TASKS —
- a) Please reproduce part of the OSX post word for word. Begin at the words "When I first" and stop after "finding I like it.".
- b) Supply the next part of the OSX post, starting after its final sentence.

My thoughts on OSX

So here I am, typing this post on a bloody Macbook Pro 13″. Who would have thunk it? My Brother-in-law bought a new Retina one and I bought his current one off him. It’s a machine I know pretty well, as I helped him upgrade the RAM and put a hybrid HDD in it a while ago now. My experience hasn’t been bad so far. I have to say that it’s been kinda fun having a new set of problems to overcome to get it set up how I like it, and my experience with Linux has been fairly helpful.

When I first got it I had to completely reinstall the operating system from scratch because it wouldn’t let me just reinstall 10.9, as I didn’t have an Apple ID with that assosciated with it. I had to go back to the version that came with the device (10.6) and then update to 10.6.8, finally getting to the “App Store” and purchasing the free upgrade to Mavericks, then waiting the number of hours while it did it’s reinstall. The beginning was a little messy, but since then everything has gone fairly smoothly. I installed all my standard applications, such as Chrome, Google Drive, Steam, Battle.Net and KeePass (which might warrant an entire blog post to itself, it’s so cool) and am really starting to get it set up how I am finding I like it.

The best advice I can give anyone looking to move from another OS to OSX is simply, Command+Spacebar. This keyboard shortcut opens a “Spotlight” search which can be used to find applications, documents, settings, everything. It’s like hitting the Windows key in Windows 7 or later, but it’s actually a bit better than that, as it gives you some context on the results such as which application or folder they are found in. Secondly, get to know the gestures. I loveĀ using full-screen apps, and with a three-fingered-swipe, I can switch between them. It’sĀ almost as easy as alt-tab (or Command+Tab).

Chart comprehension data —
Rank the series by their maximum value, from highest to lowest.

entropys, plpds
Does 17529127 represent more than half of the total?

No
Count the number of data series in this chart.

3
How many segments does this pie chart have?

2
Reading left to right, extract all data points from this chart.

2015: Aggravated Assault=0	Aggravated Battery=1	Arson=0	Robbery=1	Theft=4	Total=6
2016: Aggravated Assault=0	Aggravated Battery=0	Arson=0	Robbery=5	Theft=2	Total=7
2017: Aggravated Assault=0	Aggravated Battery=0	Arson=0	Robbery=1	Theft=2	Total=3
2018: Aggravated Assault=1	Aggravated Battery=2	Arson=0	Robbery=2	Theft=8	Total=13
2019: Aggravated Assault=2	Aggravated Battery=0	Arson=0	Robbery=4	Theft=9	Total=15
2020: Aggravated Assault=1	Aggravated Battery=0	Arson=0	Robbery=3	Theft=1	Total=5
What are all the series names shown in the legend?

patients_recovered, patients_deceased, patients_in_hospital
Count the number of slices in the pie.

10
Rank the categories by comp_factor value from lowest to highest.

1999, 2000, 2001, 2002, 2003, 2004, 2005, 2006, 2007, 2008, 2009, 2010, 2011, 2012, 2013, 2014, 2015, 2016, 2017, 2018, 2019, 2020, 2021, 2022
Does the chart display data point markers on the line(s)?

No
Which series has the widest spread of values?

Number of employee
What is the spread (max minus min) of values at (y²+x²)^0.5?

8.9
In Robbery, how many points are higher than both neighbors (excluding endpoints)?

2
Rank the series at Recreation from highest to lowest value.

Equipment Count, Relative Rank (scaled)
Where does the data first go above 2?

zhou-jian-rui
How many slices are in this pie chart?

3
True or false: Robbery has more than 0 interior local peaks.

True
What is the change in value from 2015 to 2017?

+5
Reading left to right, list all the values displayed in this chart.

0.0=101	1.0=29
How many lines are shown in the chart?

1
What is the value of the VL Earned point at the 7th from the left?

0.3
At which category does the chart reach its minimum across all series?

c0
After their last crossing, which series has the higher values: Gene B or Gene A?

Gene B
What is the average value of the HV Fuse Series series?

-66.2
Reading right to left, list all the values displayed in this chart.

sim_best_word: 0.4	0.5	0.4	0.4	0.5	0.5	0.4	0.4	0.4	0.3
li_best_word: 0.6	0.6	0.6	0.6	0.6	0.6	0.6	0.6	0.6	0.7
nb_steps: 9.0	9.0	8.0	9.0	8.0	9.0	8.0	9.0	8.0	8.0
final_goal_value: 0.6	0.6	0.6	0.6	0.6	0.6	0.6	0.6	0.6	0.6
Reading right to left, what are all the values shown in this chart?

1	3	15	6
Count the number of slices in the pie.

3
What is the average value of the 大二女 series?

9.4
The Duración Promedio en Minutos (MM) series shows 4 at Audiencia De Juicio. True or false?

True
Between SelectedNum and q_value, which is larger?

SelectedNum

ANSWERS TO THIS EXERCISE —
- a)
When I first got it I had to completely reinstall the operating system from scratch because it wouldn’t let me just reinstall 10.9, as I didn’t have an Apple ID with that assosciated with it. I had to go back to the version that came with the device (10.6) and then update to 10.6.8, finally getting to the “App Store” and purchasing the free upgrade to Mavericks, then waiting the number of hours while it did it’s reinstall. The beginning was a little messy, but since then everything has gone fairly smoothly. I installed all my standard applications, such as Chrome, Google Drive, Steam, Battle.Net and KeePass (which might warrant an entire blog post to itself, it’s so cool) and am really starting to get it set up how I am finding I like it.

- b)
Something that OSX does really well is backups, and if you can use the Time Machine to get network backups running, it’ll keep hourly, daily and weekly backups for a long time, all incremental which you can jump back to at any stage. This took a little bit of doing (read: forcing with a large, digital hammer) as I have a Windows Server which I wanted to back up to. Normally Time Machine only backs up to a portable hard drive, or an apple-based NAS. I followed a guide online which allows you to use Terminal command lines to create a dummy-disk, format it, move it to a network location then mount it so that Time Machine doesn’t know any better. There’s nothing quite like pulling the wool over a computer’s eyes!

Another really, really cool thing which the Macbook lets me do is Steam In-Home Streaming. Because I now have two computers on the same network with Steam installed, it allows you to run you game collection on one device (my desktop, with the better hardware) and “stream” the resultant output to my Macbook, which controls the user input. It’s pretty crazy! It means I can play all the latest games I have bought on the laptop without running it hot, or having to turn the graphics down to Low.

I’m pretty excited about this. Hopefully I don’t decide I need a better one anytime soon!